I love how people say ‘walk before you run’ like I’m going to be running at some point.
Some say the glass is half empty. Some say it’s half full. I ask “Are you going to finish that?”.
Today is national pet day. There is no touching of people in national pet day. I know this now.
guys please don’t talk about the healthcare vote I’ve got it tivoed
YouTuber: Yo what’s up it’s your boy
Me: *astonished whisper* Son?
[Burger Lounge]
Server: Are you 27?
Me: OMG NO I’M 39 THANK U SO MUCH U MADE MY DAY
Server: I meant your order number, ma’am.
You’re Twitter famous. Cool, cool.
I won a dodgeball tournament in 3rd grade and I got a real trophy for that.
A guy just beeped for me to move from my parking spot and now I’ll be live tweeting from this spot for 3 more hours.
medium: so you want to contact your wife
me: I can still hear her voice
wife: [howling] let me iiiiiin
me: it’s like she’s watching me
wife: [through window] I forgot my keys
*finally finds comfiest position in bed*
bladder: so you’re not going to believe this
This dude wants $4800 to remove a raccoon from my attic. So our family has a pet raccoon now, obviously.
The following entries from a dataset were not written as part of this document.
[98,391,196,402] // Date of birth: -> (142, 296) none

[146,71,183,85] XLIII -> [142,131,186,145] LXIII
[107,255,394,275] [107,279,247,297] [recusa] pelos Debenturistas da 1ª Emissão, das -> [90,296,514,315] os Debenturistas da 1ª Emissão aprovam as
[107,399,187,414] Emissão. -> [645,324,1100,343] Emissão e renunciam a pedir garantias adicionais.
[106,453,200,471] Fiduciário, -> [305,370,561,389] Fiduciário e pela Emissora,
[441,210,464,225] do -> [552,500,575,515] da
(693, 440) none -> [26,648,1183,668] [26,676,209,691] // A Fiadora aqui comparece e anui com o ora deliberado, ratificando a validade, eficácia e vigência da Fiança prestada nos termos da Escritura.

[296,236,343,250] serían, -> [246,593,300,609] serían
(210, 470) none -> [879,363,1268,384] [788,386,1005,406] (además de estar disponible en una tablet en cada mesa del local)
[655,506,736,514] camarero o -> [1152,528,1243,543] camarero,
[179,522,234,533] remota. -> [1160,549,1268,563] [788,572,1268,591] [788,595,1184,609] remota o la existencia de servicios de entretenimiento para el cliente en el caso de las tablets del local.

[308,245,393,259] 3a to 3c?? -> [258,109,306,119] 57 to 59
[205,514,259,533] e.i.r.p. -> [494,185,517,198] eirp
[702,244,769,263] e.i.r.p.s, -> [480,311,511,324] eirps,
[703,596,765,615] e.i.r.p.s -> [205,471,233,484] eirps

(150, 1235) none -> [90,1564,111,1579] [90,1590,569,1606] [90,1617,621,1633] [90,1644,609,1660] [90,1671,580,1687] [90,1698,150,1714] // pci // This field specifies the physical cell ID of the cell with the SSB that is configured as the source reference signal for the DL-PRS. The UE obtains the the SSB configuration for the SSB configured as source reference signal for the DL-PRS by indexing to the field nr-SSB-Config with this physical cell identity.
Say hello to Charlotte.
The UPS driver beat on my door so loudly that it sounded like the cops. Calm down, dude, it’s just my cat food.
I weigh at least 17 squirrels
Me every day: You kids drive me insane. I need a break.
Me before a kid-free trip: I CAN’T LEAVE MY LITTLE SUGAR PLUMS
Dad was probably bluffing when he said he’d turn the car around after driving 198 miles of a 200 mile trip but WE COULDN’T TAKE THAT CHANCE.
I’m a people person. I live in a house home where I enjoy food meals and listening to music songs.